Brief:
Go through the data and copy every line exactly, but not the images.

Data listing:
━━━━━━━━━━━━━━━━━━━━━━━━━━━━━━

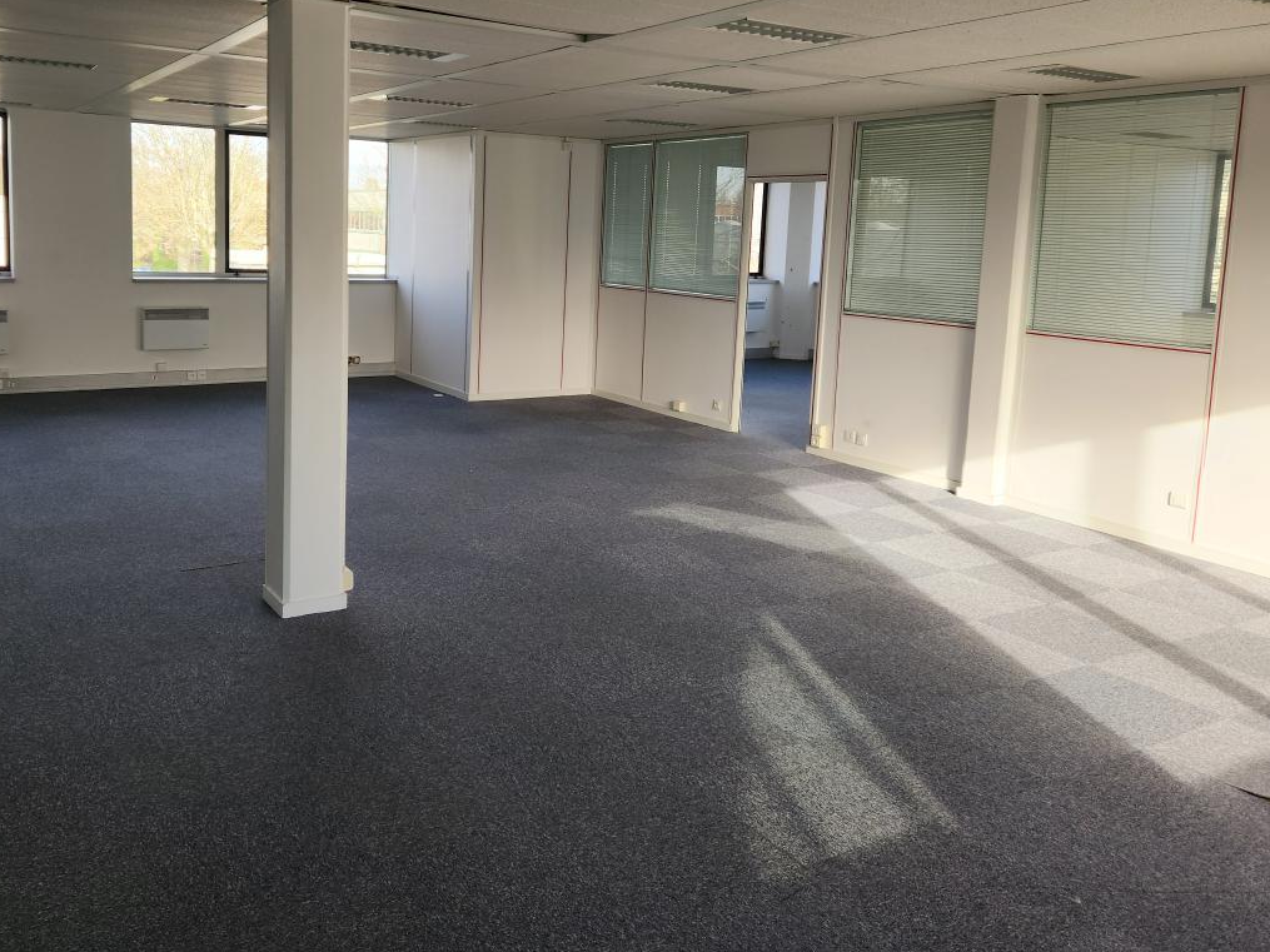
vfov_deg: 47.8
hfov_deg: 61.1
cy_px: 354
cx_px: 509
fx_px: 1064
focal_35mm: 29
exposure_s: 1/50
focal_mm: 5.4
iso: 32
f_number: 1.8
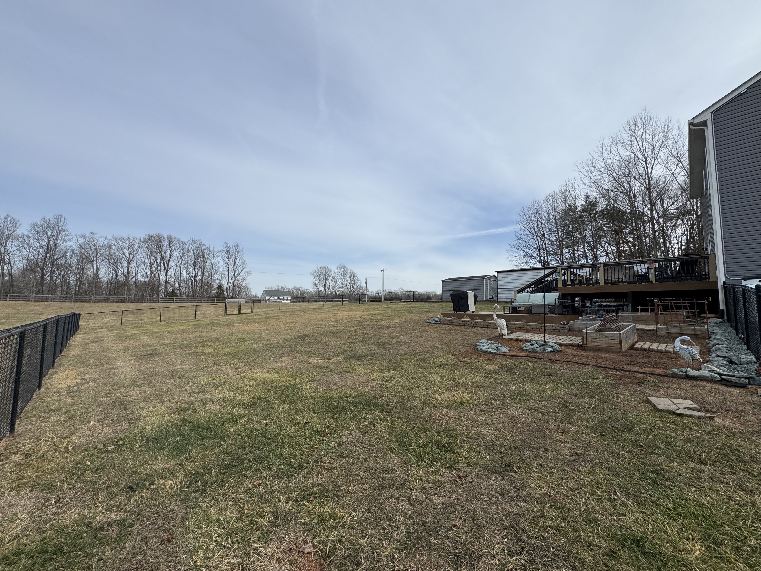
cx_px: 380
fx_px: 308
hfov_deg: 102.1
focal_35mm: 14
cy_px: 286
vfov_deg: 85.7
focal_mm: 2.22
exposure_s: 1/2584
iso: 50
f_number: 2.2
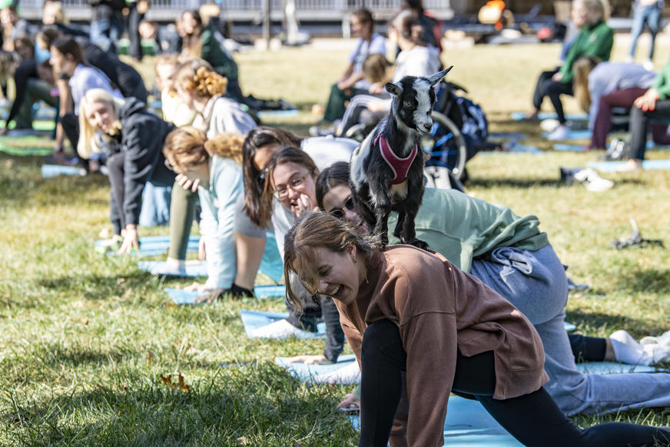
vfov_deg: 11.8
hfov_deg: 17.6
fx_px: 2158
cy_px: 224
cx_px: 335
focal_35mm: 116
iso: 400
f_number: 5.6
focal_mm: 116
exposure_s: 1/500
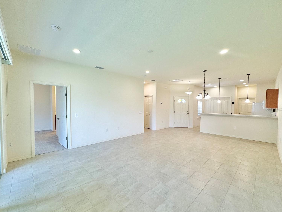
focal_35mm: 15
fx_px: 122
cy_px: 109
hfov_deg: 98.0
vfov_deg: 81.7
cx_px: 132
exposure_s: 1/120
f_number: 2.2
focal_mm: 2.22
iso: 125
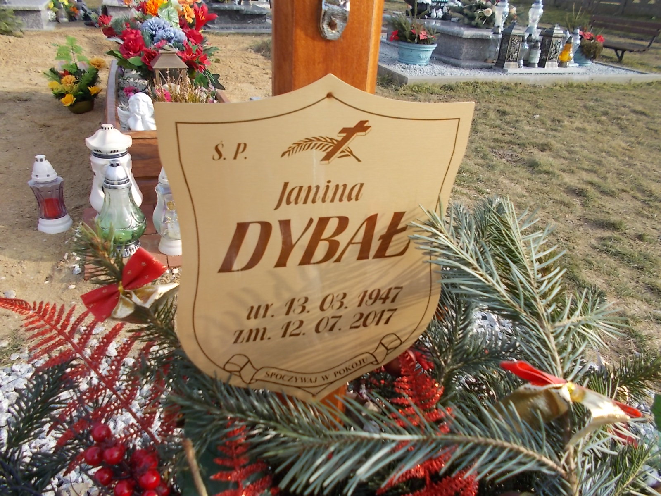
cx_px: 330
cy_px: 248
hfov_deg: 67.3
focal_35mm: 26
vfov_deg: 53.1
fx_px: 496
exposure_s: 1/400
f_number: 3.2
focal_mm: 4.6
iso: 80
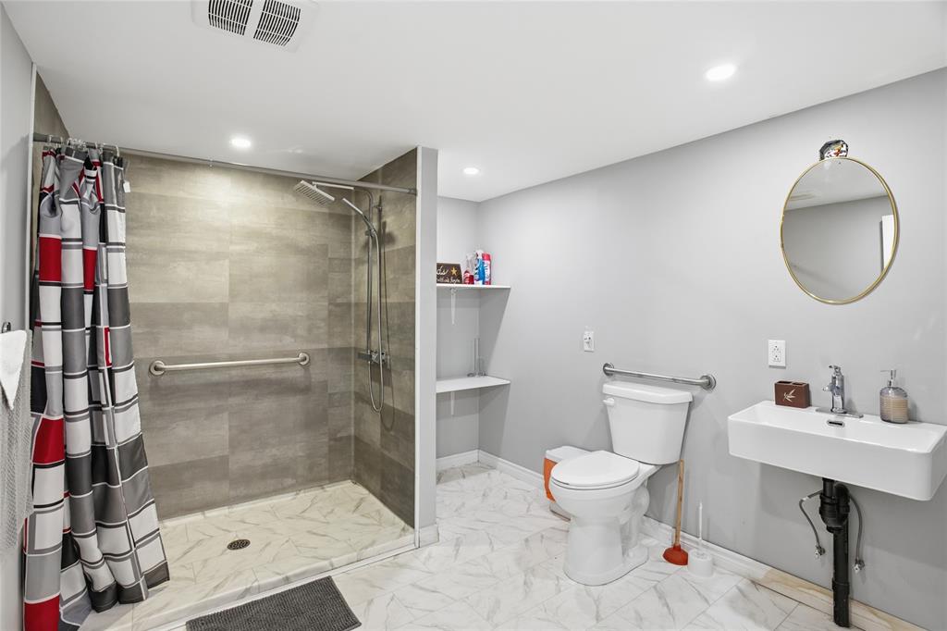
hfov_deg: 96.8
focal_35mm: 16
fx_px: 421
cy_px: 316
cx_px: 474
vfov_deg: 73.7
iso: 100
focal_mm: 16
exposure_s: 1/8
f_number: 6.3
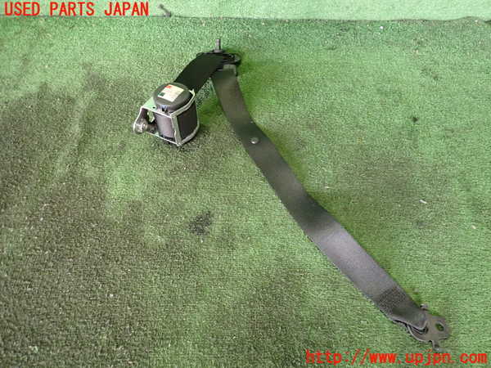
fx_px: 355
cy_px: 184
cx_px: 246
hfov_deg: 69.4
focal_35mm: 25
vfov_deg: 54.9
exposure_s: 1/30
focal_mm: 4.5
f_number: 2
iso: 400
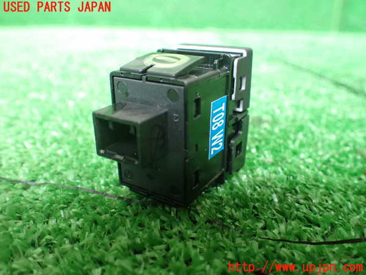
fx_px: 317
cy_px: 138
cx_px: 183
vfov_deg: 46.8
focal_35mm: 30
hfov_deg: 60.0
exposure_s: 1/40
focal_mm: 5.4
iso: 800
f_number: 2.3
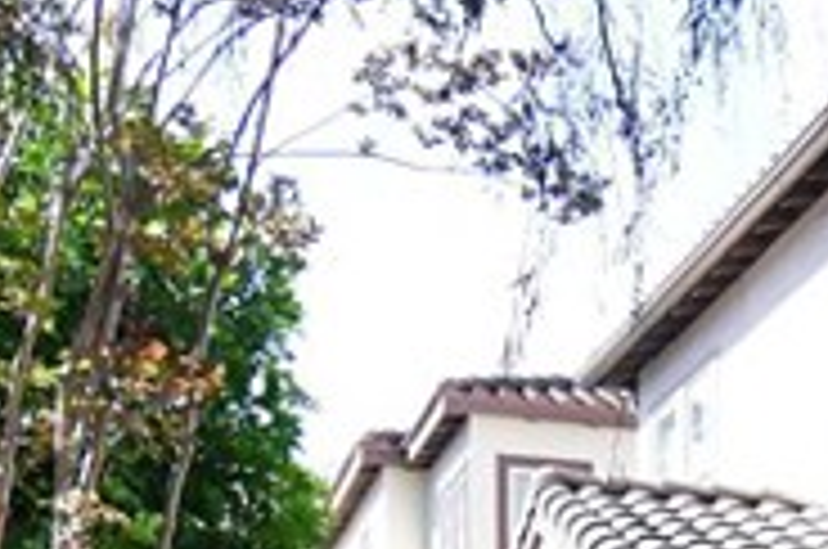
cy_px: 1087
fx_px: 2043
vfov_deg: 13.3
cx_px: 1058
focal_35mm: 89
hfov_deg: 21.0
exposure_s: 1/3200
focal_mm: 11
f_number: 4.5
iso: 2000
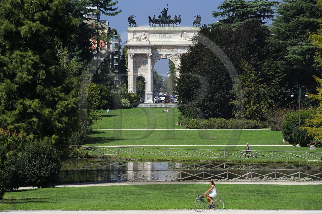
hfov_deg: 10.3
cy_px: 107
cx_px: 161
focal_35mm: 200
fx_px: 1788
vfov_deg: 6.9
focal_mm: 200
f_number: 11
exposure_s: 1/200
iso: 200
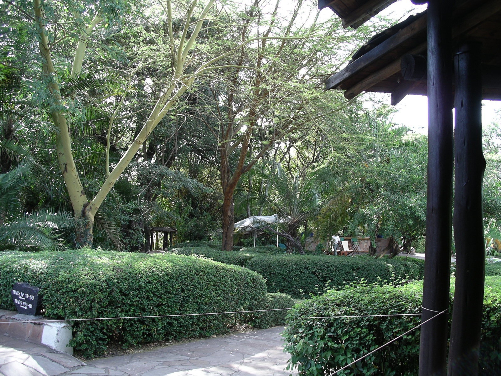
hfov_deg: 50.1
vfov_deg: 38.7
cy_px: 188
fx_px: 536
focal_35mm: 37
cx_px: 250
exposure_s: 1/60
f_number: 3
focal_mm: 7.8
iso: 64
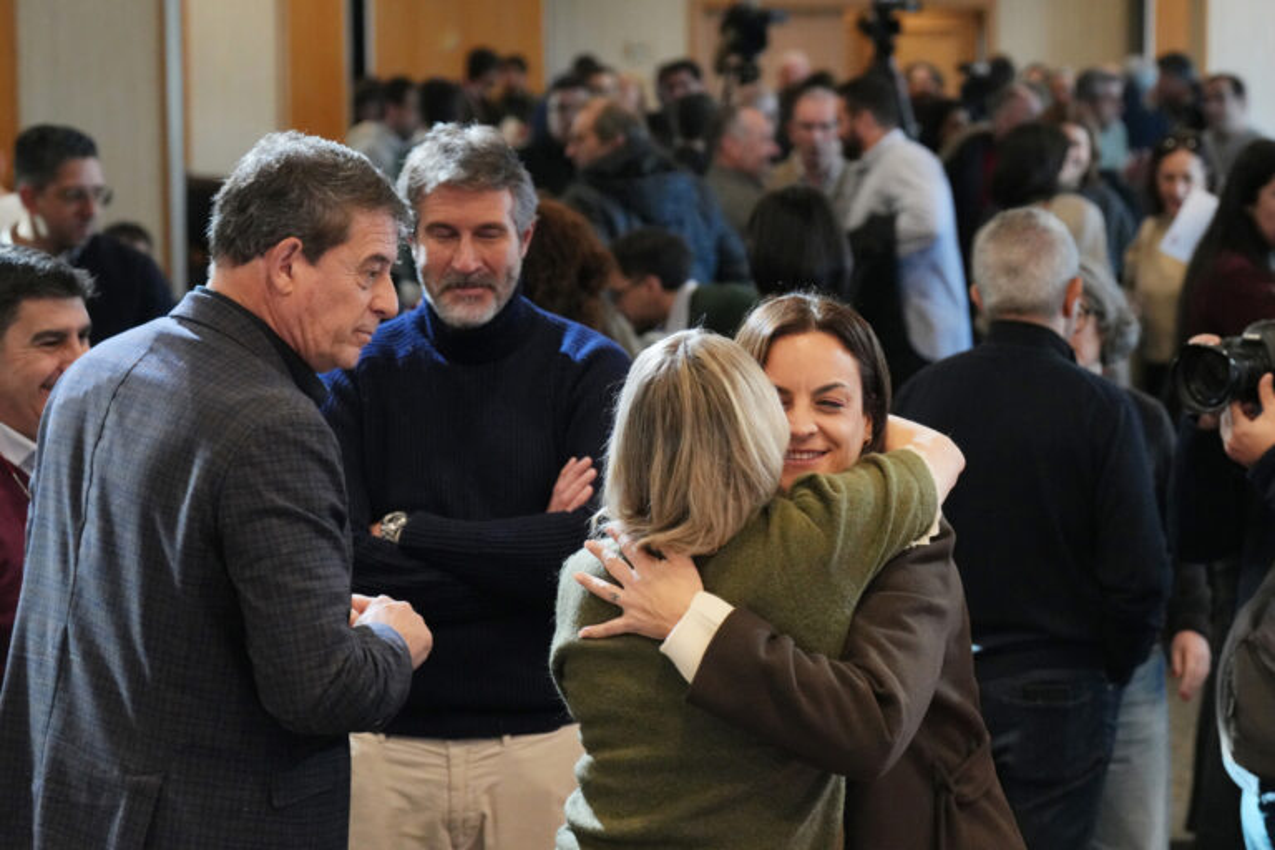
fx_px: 3364
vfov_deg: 14.4
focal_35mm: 95
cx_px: 638
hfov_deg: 21.5
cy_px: 425
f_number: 5
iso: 3200
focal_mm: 95
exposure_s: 1/250
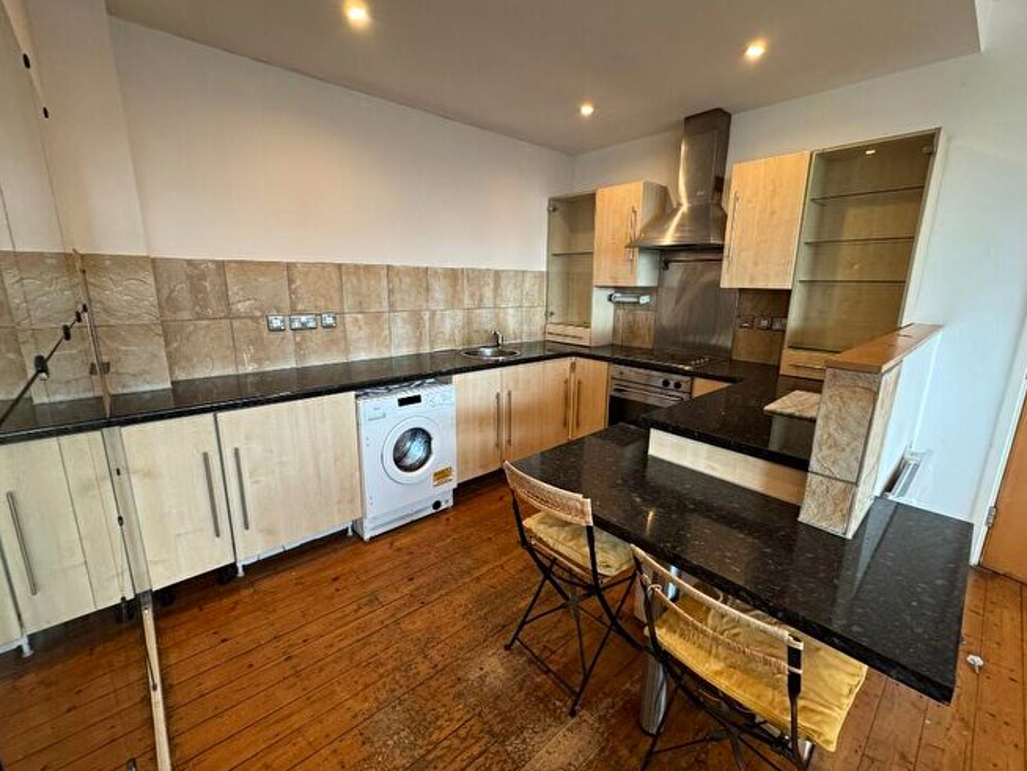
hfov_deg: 98.2
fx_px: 445
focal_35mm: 15
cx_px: 513
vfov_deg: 81.8
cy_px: 382
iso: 250
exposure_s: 1/50
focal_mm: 2.22
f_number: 2.2
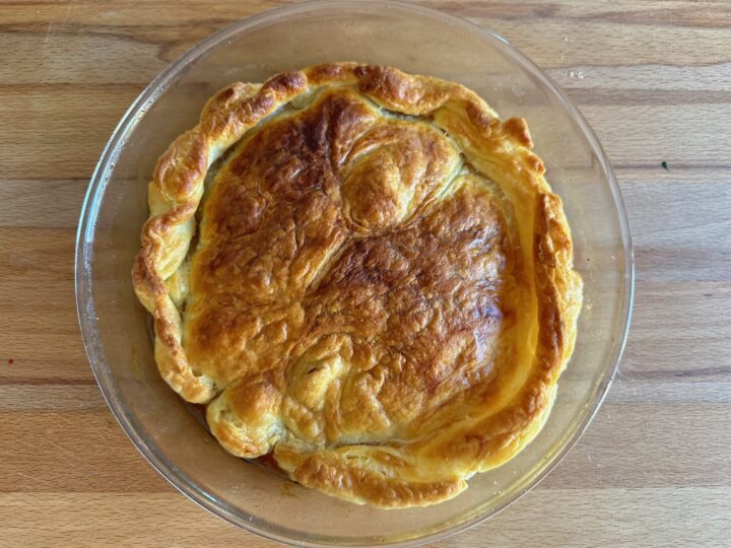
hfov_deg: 71.6
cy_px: 274
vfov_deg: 56.8
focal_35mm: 24
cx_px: 366
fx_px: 507
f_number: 1.78
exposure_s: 1/88
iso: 250
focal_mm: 6.86
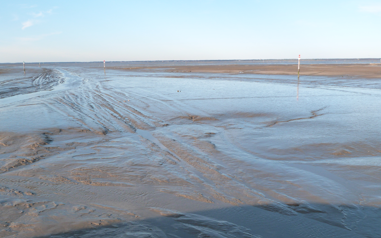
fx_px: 384
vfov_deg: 34.3
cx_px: 186
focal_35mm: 37
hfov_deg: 52.7
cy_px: 144
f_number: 5
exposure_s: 1/250
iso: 160
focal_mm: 6.1
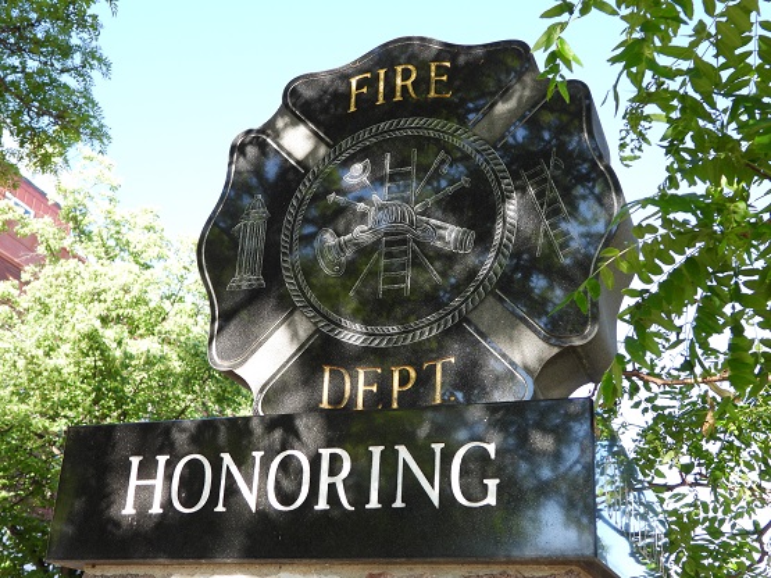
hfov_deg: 40.4
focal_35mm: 47
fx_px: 1047
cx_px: 386
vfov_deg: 30.9
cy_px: 289
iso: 100
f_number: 3.2
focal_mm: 8.5
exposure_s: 1/160
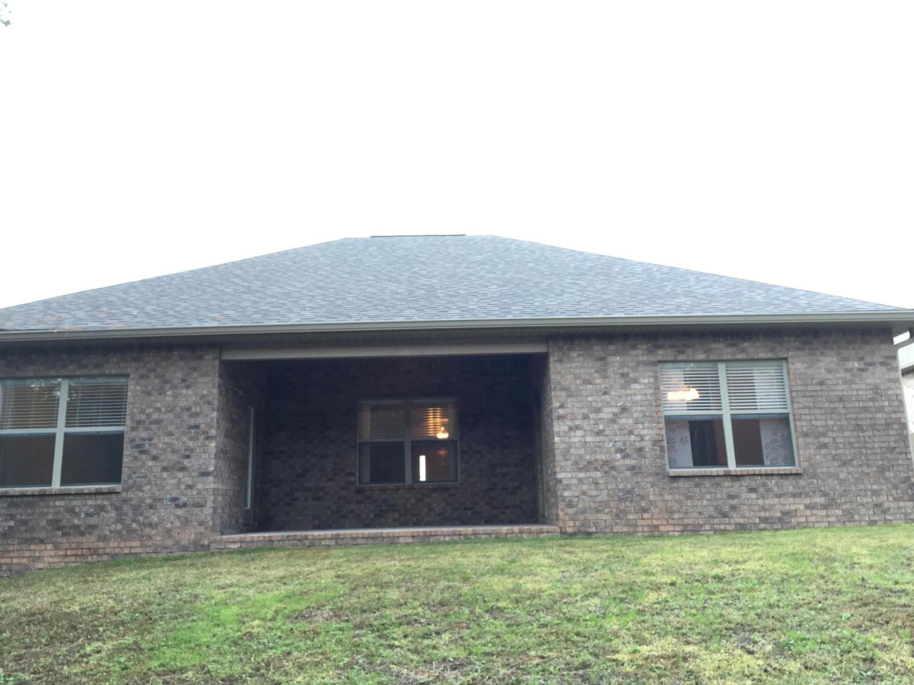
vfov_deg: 46.8
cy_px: 334
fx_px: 792
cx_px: 451
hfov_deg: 60.0
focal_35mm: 30
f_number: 2.2
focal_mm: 4.15
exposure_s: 1/30
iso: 80
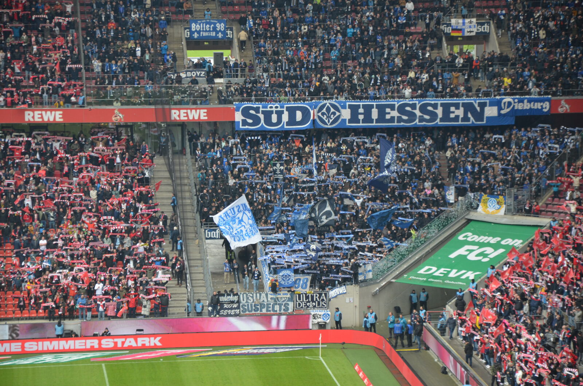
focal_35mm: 158
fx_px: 2546
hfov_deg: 13.1
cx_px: 292
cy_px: 193
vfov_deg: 8.7
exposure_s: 1/250
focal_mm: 105
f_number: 5.6
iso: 500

━━━━━━━━━━━━━━━━━━━━━━━━━━━━━━

Written solution:
vfov_deg: 47.8
hfov_deg: 61.1
cy_px: 354
cx_px: 509
fx_px: 1064
focal_35mm: 29
exposure_s: 1/50
focal_mm: 5.4
iso: 32
f_number: 1.8
cx_px: 380
fx_px: 308
hfov_deg: 102.1
focal_35mm: 14
cy_px: 286
vfov_deg: 85.7
focal_mm: 2.22
exposure_s: 1/2584
iso: 50
f_number: 2.2
vfov_deg: 11.8
hfov_deg: 17.6
fx_px: 2158
cy_px: 224
cx_px: 335
focal_35mm: 116
iso: 400
f_number: 5.6
focal_mm: 116
exposure_s: 1/500
focal_35mm: 15
fx_px: 122
cy_px: 109
hfov_deg: 98.0
vfov_deg: 81.7
cx_px: 132
exposure_s: 1/120
f_number: 2.2
focal_mm: 2.22
iso: 125
cx_px: 330
cy_px: 248
hfov_deg: 67.3
focal_35mm: 26
vfov_deg: 53.1
fx_px: 496
exposure_s: 1/400
f_number: 3.2
focal_mm: 4.6
iso: 80
hfov_deg: 96.8
focal_35mm: 16
fx_px: 421
cy_px: 316
cx_px: 474
vfov_deg: 73.7
iso: 100
focal_mm: 16
exposure_s: 1/8
f_number: 6.3
fx_px: 355
cy_px: 184
cx_px: 246
hfov_deg: 69.4
focal_35mm: 25
vfov_deg: 54.9
exposure_s: 1/30
focal_mm: 4.5
f_number: 2
iso: 400
fx_px: 317
cy_px: 138
cx_px: 183
vfov_deg: 46.8
focal_35mm: 30
hfov_deg: 60.0
exposure_s: 1/40
focal_mm: 5.4
iso: 800
f_number: 2.3
cy_px: 1087
fx_px: 2043
vfov_deg: 13.3
cx_px: 1058
focal_35mm: 89
hfov_deg: 21.0
exposure_s: 1/3200
focal_mm: 11
f_number: 4.5
iso: 2000
hfov_deg: 10.3
cy_px: 107
cx_px: 161
focal_35mm: 200
fx_px: 1788
vfov_deg: 6.9
focal_mm: 200
f_number: 11
exposure_s: 1/200
iso: 200
hfov_deg: 50.1
vfov_deg: 38.7
cy_px: 188
fx_px: 536
focal_35mm: 37
cx_px: 250
exposure_s: 1/60
f_number: 3
focal_mm: 7.8
iso: 64
fx_px: 3364
vfov_deg: 14.4
focal_35mm: 95
cx_px: 638
hfov_deg: 21.5
cy_px: 425
f_number: 5
iso: 3200
focal_mm: 95
exposure_s: 1/250
hfov_deg: 98.2
fx_px: 445
focal_35mm: 15
cx_px: 513
vfov_deg: 81.8
cy_px: 382
iso: 250
exposure_s: 1/50
focal_mm: 2.22
f_number: 2.2
hfov_deg: 71.6
cy_px: 274
vfov_deg: 56.8
focal_35mm: 24
cx_px: 366
fx_px: 507
f_number: 1.78
exposure_s: 1/88
iso: 250
focal_mm: 6.86
fx_px: 384
vfov_deg: 34.3
cx_px: 186
focal_35mm: 37
hfov_deg: 52.7
cy_px: 144
f_number: 5
exposure_s: 1/250
iso: 160
focal_mm: 6.1
hfov_deg: 40.4
focal_35mm: 47
fx_px: 1047
cx_px: 386
vfov_deg: 30.9
cy_px: 289
iso: 100
f_number: 3.2
focal_mm: 8.5
exposure_s: 1/160
vfov_deg: 46.8
cy_px: 334
fx_px: 792
cx_px: 451
hfov_deg: 60.0
focal_35mm: 30
f_number: 2.2
focal_mm: 4.15
exposure_s: 1/30
iso: 80
focal_35mm: 158
fx_px: 2546
hfov_deg: 13.1
cx_px: 292
cy_px: 193
vfov_deg: 8.7
exposure_s: 1/250
focal_mm: 105
f_number: 5.6
iso: 500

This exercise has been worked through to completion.